Habe ich ein persönliches Ziel für die Figur? Einfaches Beispiel: Die Figur ist eine pubertäre Zicke und ich soll sie zu einem netten Mädchen machen. Dafür muss ich bestimmte Trigger-Momente einbauen und die richtige Interpretation einfügen. Wenn die Zicke mit ihren Handlungen konfrontiert wird kann sie dies einfach verleumden oder aber sie erkennt sich selbst. Anders ist es aber wenn ich eine Ereigniskette für die Handlung plane und die Figur vernachlässige, wodurch sie mehr Freiheiten hat sich zu entfalten, weil ihre Entwicklung letztlich egal ist, solange sie so handelt wie ich es brauche.
Dann erst kommen wir zur eigentlichen Persönlichkeit. Handikaps, Einstellung, Ideologie, etc.
Kommen wir nun zum Handlungsfreiraum selbst. Hier ist es wichtig wie ich die Charaktere anleite.
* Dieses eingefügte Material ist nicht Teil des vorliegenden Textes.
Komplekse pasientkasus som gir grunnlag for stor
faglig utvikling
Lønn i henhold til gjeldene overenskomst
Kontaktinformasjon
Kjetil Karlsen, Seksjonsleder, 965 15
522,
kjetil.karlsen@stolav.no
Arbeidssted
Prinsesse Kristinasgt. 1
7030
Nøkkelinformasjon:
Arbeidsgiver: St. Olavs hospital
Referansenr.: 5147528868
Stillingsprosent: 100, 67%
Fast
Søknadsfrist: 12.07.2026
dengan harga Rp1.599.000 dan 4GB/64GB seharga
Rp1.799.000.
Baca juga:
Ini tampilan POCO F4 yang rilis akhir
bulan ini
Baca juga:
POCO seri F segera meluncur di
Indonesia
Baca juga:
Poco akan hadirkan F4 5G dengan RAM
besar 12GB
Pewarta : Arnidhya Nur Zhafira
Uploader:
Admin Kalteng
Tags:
Es ist ein Unterschied wenn ich Figur A sage: "Töte Figur B." Dann ist die Art und Vorgehensweise völlig frei. Anders wenn ich aber sage: "Köpfe Figur B." Dadurch wird vieles festgelegt. Die Art der Waffe beispielsweise. Ich kann niemanden mit einer zerbrochenen Bierflasche köpfen. Außerdem fallen Fernkampfwaffen und Gifte ebenfalls weg. Und das obwohl das Ergebnis vermutlich dasselbe ist. Bei Dialogen arbeite ich allerdings immer nach der ersten Methode, damit sich die Dialoge natürlicher anhören. Die Figur bekommt ein paar Stichpunkte und muss diese in eigenen Worten wiedergeben, sonst würde es hölzern klingen. Improvisiert klingen sie immer besser, auch wenn es einige Übung braucht.
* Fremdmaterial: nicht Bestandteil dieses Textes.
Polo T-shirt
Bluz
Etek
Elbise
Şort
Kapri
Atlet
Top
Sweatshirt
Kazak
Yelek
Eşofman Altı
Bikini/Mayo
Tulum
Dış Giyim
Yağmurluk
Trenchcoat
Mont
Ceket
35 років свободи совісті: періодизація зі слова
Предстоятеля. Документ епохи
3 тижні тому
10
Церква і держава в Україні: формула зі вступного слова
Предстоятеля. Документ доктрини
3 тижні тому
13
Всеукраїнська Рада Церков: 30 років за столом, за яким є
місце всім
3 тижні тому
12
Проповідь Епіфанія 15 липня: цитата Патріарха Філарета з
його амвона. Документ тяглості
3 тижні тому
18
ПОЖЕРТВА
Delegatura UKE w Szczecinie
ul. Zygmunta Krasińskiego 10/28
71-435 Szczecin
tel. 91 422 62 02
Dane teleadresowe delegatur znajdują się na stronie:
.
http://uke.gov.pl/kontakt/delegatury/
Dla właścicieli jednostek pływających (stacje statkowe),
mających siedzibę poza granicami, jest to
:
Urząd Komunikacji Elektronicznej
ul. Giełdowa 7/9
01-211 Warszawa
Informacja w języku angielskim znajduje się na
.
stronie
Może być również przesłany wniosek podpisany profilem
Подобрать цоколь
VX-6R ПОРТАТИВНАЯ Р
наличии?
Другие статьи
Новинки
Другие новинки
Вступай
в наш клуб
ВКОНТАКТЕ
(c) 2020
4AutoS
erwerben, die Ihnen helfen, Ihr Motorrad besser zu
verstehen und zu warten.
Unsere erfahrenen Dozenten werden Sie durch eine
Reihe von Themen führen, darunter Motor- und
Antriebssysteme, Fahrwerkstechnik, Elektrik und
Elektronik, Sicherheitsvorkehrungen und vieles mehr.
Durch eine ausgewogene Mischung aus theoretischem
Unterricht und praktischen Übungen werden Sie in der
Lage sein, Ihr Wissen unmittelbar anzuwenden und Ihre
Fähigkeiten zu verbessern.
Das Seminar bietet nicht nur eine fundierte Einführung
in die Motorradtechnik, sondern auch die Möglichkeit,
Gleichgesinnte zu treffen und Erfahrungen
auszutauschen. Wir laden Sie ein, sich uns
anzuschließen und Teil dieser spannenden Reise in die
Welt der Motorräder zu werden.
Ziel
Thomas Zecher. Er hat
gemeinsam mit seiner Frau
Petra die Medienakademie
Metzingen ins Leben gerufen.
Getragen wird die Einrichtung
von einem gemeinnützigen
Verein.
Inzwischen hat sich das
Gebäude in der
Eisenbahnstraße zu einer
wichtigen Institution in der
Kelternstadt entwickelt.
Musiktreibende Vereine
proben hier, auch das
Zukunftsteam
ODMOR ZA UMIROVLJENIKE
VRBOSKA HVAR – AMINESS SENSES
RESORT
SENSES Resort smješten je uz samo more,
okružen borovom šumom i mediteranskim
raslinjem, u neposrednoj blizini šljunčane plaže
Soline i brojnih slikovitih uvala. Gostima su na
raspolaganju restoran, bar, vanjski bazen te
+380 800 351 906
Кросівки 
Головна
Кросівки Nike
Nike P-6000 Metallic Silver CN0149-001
Abschließend möchte ich noch genauer auf den Handlungsfreiraum eingehen. Es ist ein simpler Fakt, dass dieser stark vom Autoren abhängt. Von seinen Anweisungen, Moral und Kreativität. Insbesondere die Moral ist einschränkend und darauf möchte ich als letztes eingehen. Wenn ich einen grausamen Tyrannen haben will, so muss ich diesen auch dementsprechend handeln lassen. Ich kann nicht schreiben, dass er einfach Leute erschießt die ihm nicht gefallen, das ist absolut nichtssagend. Es ist aber etwas völlig anderes wenn ich Leute über Tage foltern und ihre Kadaver anschließend als abschreckendes Beispiel zur Schau stellen lasse. Ein extremer Charakter braucht extreme Handlungen, ansonsten ist man Out-of-Character. Dabei darf ich mich nicht von Gefühlen oder Gedanken abschrecken lassen. Als Autor sollte ich in erster Linie ein Beobachter sein und deshalb in meiner Rolle Moral und Ethik beiseite legen. Dadurch gewährt er sich selbst mehr Freiraum und somit auch der Figur. Die Figur kann die Grenzen des eigenen Schöpfers nicht überschreiten. Sie können das höchstens gemeinsam machen.

Das sind meine Methoden und Gedanken grob umrissen. Letztlich lässt sich aber alles auf eine einfache Formel herunterbrechen: Was habe ich und was brauche ich noch?